Another ballsy move from Valverde was to bring on Dembele for Vidal. Many scoffed, saying it was risky, saying that Vidal was having a good match. Then Dembele started doing Dembele things, and that was that. The talk stopped. Dembele made Sevilla have to defend differently, have to worry about a player running past them time and again to create danger, as he did. That counter can’t be as pell-mell, because the back door is now open. He fought through challenges, outsprinted defenders and wreaked havoc, even as he also missed what on any other day would have been a sure goal for him.
The one player who doesn’t understand barcelona football is Coutinho. He was poor. Not as poor, but poor. He doesn’t understand what to do with teh ball in the Barcelona context. He’s a high-risk player in a belt-and-suspenders world. And when Valverde brought on Aleñá for Coutinho, things really clicked into place.
Messi equalized from a sequence of right actions, Rakitic with the right ball to Dembele, who played the exact right ball to Messi, who drifted into space.
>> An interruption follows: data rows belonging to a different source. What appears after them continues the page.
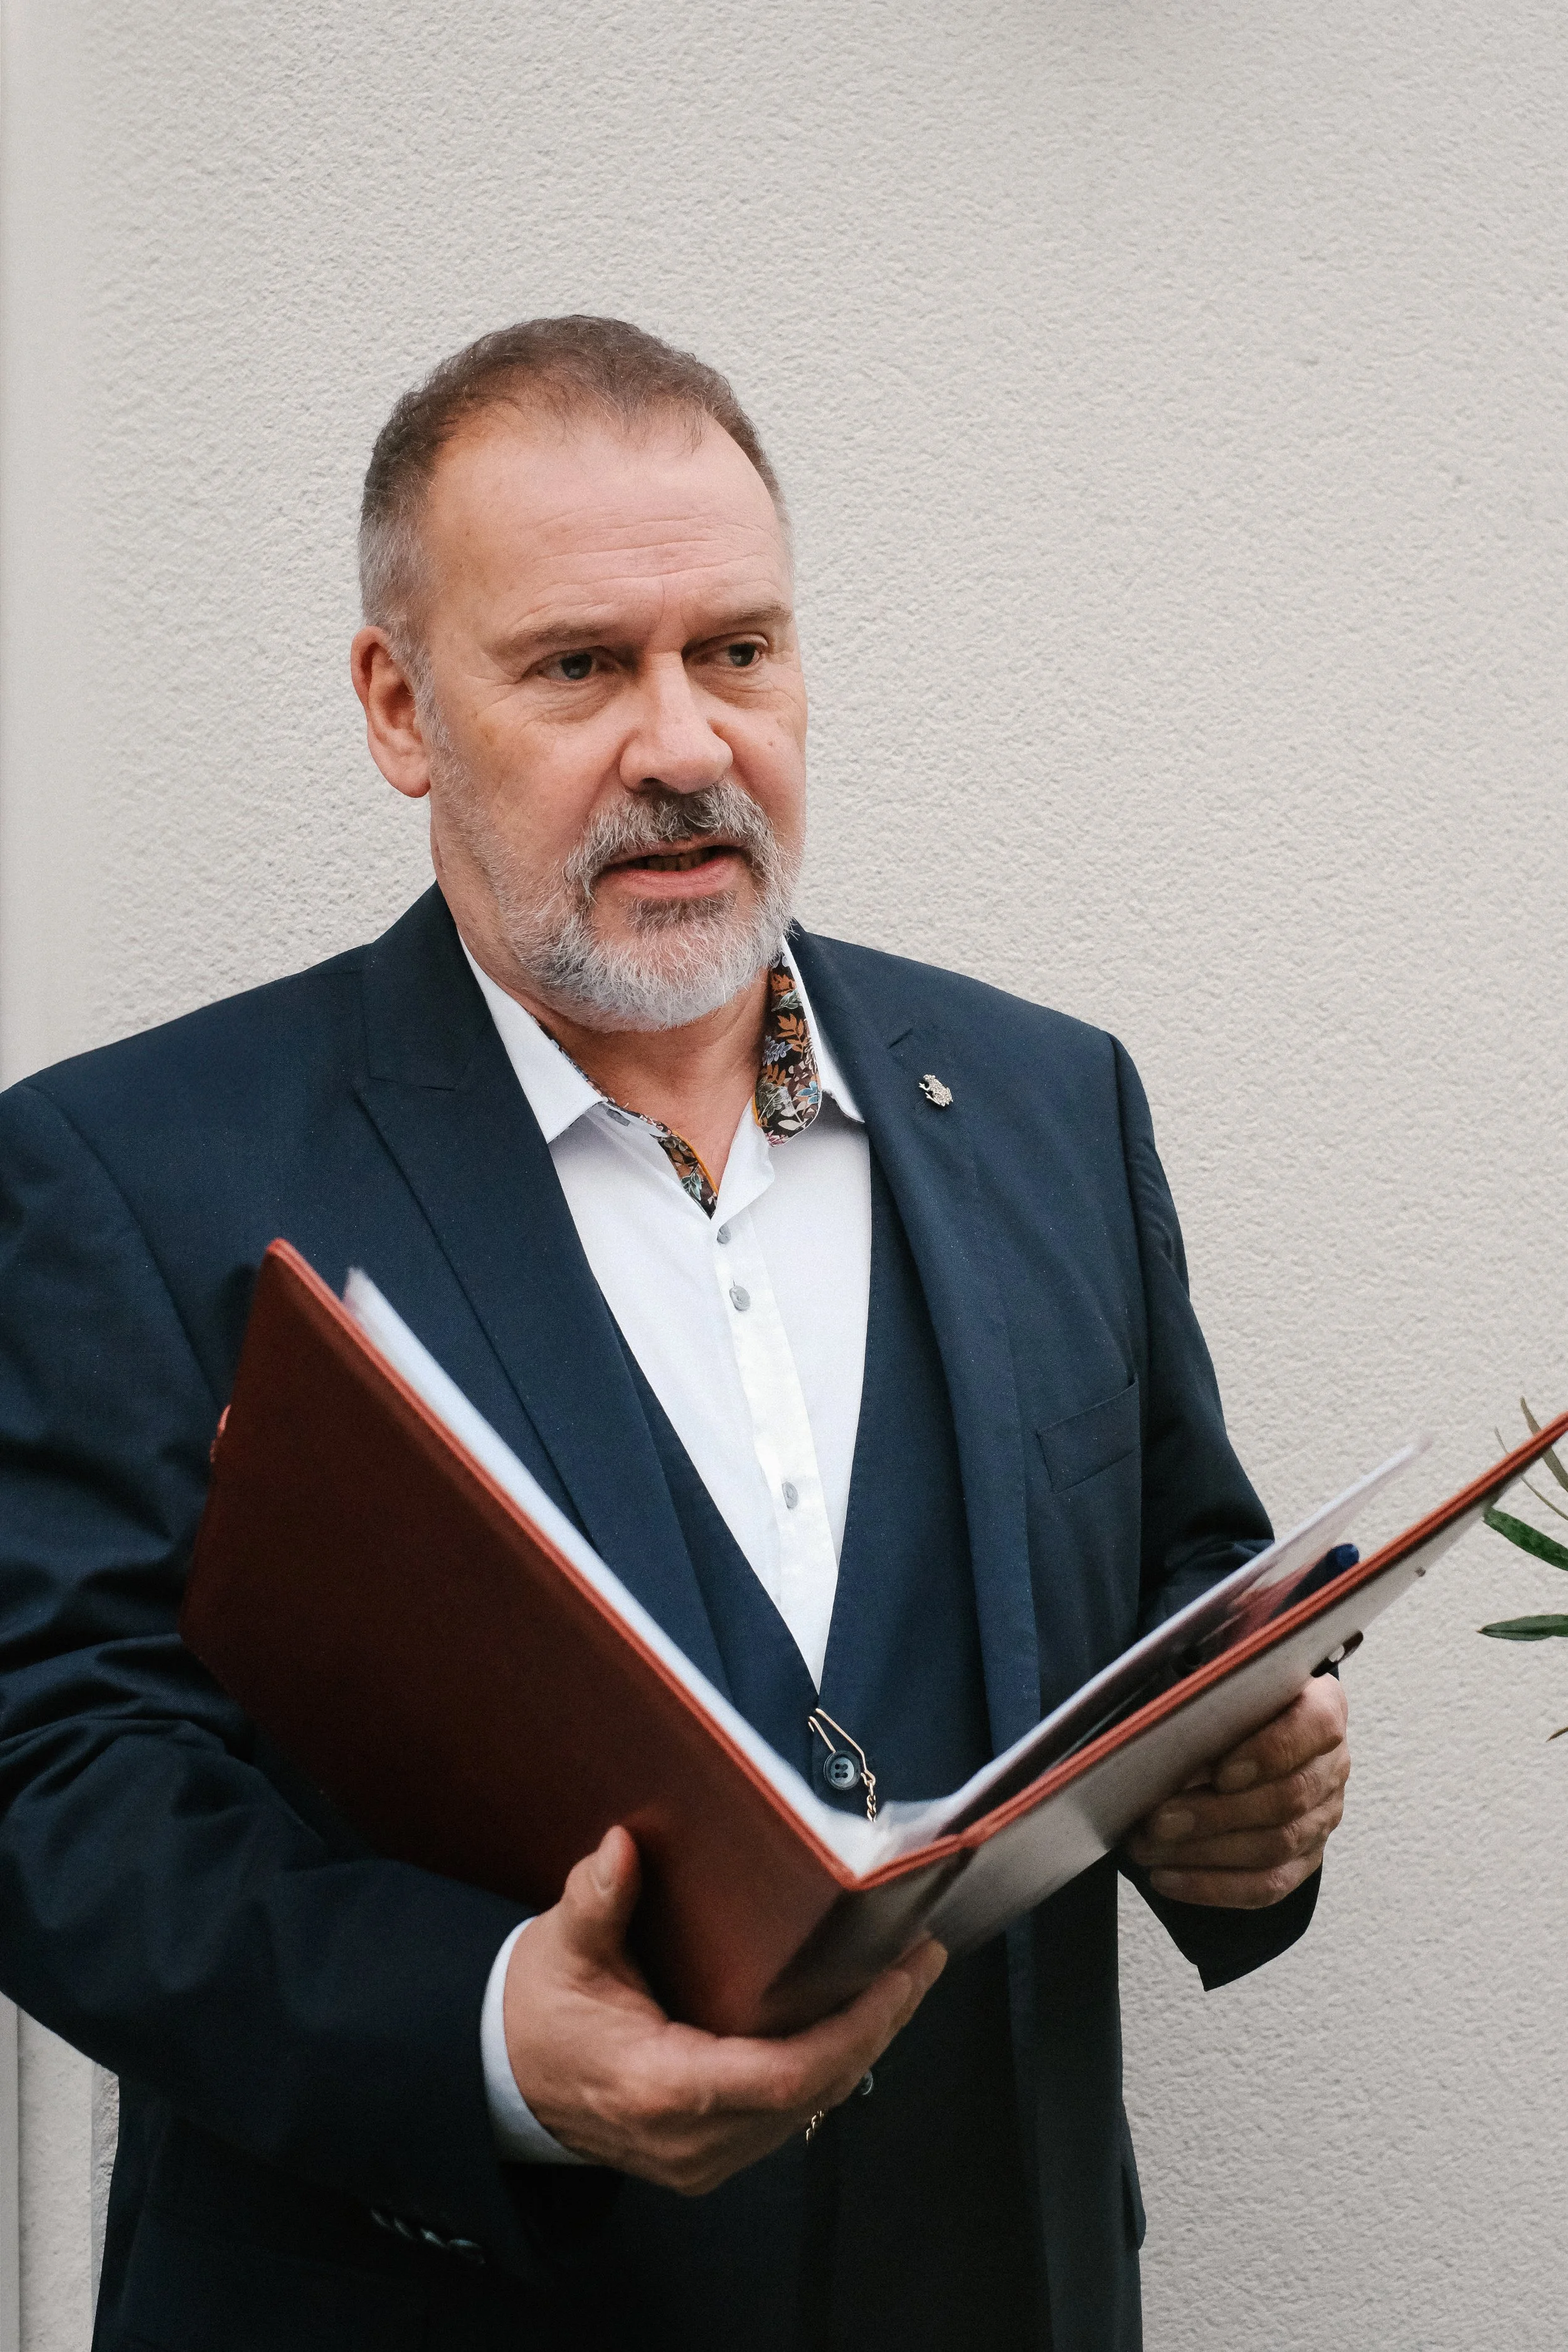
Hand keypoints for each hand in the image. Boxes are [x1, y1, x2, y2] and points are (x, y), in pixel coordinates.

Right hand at [503, 1825, 945, 2192]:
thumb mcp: (559, 1948)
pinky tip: (853, 2015)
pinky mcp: (711, 2155)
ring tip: (902, 1976)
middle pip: (816, 2091)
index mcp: (661, 2088)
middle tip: (921, 1958)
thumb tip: (625, 1846)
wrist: (502, 2083)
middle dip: (878, 2025)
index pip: (786, 2075)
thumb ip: (595, 1900)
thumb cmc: (535, 2012)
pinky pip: (790, 2114)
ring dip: (862, 2045)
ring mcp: (704, 2158)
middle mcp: (693, 2140)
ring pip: (812, 2108)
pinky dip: (830, 2064)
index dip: (854, 2029)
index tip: (899, 1975)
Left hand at [1123, 1674, 1349, 1907]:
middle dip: (1214, 1814)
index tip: (1220, 1773)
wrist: (1251, 1729)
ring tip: (1148, 1849)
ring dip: (1204, 1853)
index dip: (1269, 1753)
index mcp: (1323, 1706)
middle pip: (1287, 1798)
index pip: (1315, 1727)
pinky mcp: (1305, 1858)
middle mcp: (1332, 1764)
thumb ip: (1210, 1704)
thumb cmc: (1231, 1703)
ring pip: (1275, 1846)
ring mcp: (1323, 1816)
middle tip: (1157, 1822)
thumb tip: (1163, 1743)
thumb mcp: (1226, 1688)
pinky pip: (1267, 1885)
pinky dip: (1213, 1887)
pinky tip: (1168, 1879)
Nobody dribbled, or thought about shooting, or thought about taking anything except a proper action. They set it up for Messi, who was decisive. With his right foot, a weak-foot golazo.
Sevilla looked significantly less dangerous in the second half, and many wondered why. Barcelona has possession in the first half, just as in the second, but the possession was different. The first uncharacteristic action came almost 20 minutes into the second half, when Alba tried a header instead of playing the ball to feet and starting the attack. The subsequent Sevilla assault underscored the irresponsibility of Alba’s action.
Then it was back to business as usual. Intelligent possession, and right actions. The winning goal that marked a hat trick for Messi, again came from a right action. Aleñá received a pass at the outer edge of the Sevilla box, moved and spanked a shot off the run, that deflected to Messi, who made no mistake. Suddenly it was 2-3 and Sevilla looked to not have a way back, because the match had changed. Barcelona was playing football, and it was beautiful.
The fourth goal was another example, simply enough Aleñá to Messi to Suarez, who chipped home for a goal that will hopefully shake him out of the slump he was in. But every pass was right, considerate. In the first half, passes were bailouts, stuffed at teammates who were in dangerous positions. In the second, passes were logical examples of football that valued possession, passing and movement. There were more open men because everything was being played as it should have been.
This match is even more remarkable because Sevilla played an exemplary first half, and Barça was crap. It was one half of football played the right way, that put Sevilla to the sword, and it was a delight to watch.
Too often, this team has played individual football. Runs, dribbles, risky passes into space. But the team is at its best playing as a team, playing smart, connected football. Possession is everybody’s job, keeping in attack, regaining it in defense, putting out for the shirt. Team football.
To call this win satisfying would be an understatement. It was the action of a championship football club who remembered how to play and played that way. It seems simple, like doing the right thing with the ball every time you get it. But as recent matches have shown, the logical thing doesn’t always happen in the way that it should. But when it does, it’s beautiful.